Written task: Scan the entries below. Report each line where the string "Üsküdar" occurs.

Dataset items
%%
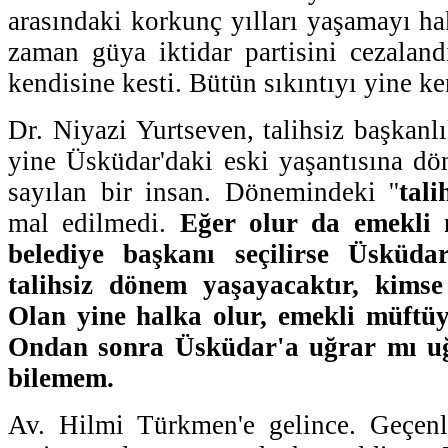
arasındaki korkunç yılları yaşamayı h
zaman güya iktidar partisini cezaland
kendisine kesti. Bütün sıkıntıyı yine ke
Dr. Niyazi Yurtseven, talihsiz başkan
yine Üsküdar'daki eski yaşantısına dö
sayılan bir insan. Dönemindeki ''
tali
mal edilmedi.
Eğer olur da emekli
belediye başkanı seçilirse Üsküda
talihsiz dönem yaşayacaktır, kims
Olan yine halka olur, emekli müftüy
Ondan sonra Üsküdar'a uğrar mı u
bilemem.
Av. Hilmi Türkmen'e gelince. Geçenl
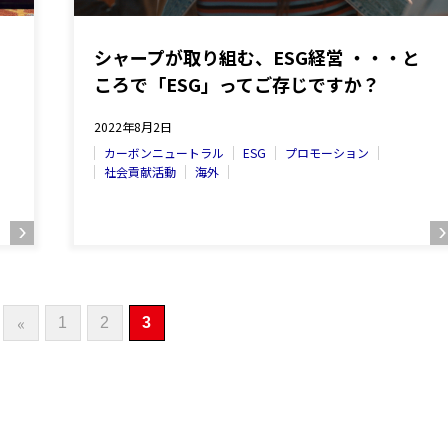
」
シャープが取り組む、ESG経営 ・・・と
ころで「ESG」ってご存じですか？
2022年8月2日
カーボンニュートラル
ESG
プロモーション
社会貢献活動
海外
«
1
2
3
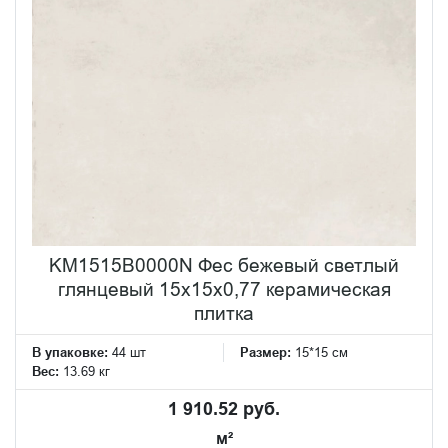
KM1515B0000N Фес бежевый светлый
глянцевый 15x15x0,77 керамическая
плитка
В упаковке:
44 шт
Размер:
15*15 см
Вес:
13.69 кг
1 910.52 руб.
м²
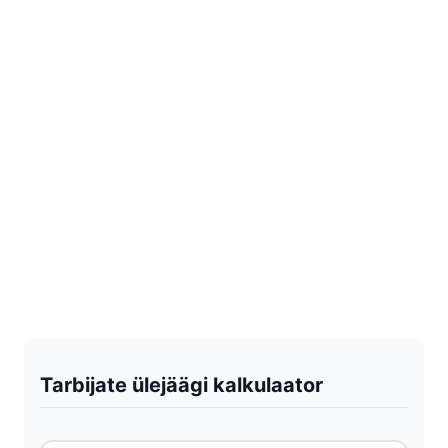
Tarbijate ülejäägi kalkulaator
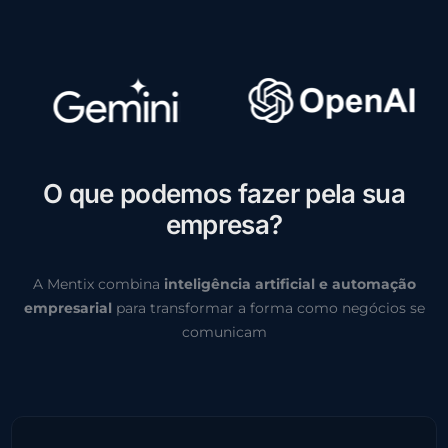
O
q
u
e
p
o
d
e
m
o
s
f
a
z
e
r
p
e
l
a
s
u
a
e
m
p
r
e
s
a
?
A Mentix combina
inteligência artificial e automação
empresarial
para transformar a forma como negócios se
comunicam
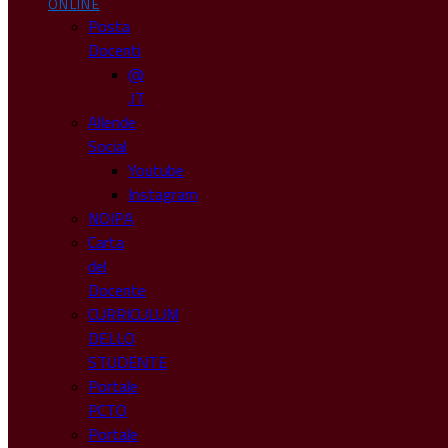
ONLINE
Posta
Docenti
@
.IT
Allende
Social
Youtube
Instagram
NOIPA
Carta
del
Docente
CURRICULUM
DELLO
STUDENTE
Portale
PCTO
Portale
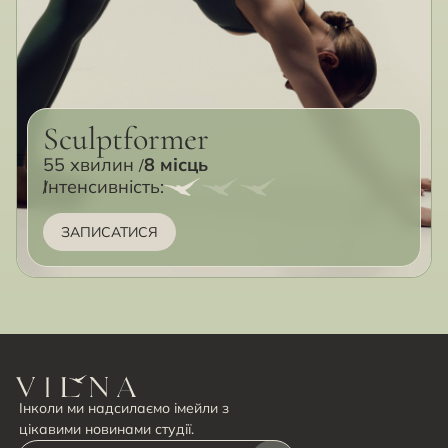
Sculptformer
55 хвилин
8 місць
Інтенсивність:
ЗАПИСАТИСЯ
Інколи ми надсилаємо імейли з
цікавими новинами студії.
%%
Output below:
yine Üsküdar'daki eski yaşantısına dö
Ondan sonra Üsküdar'a uğrar mı u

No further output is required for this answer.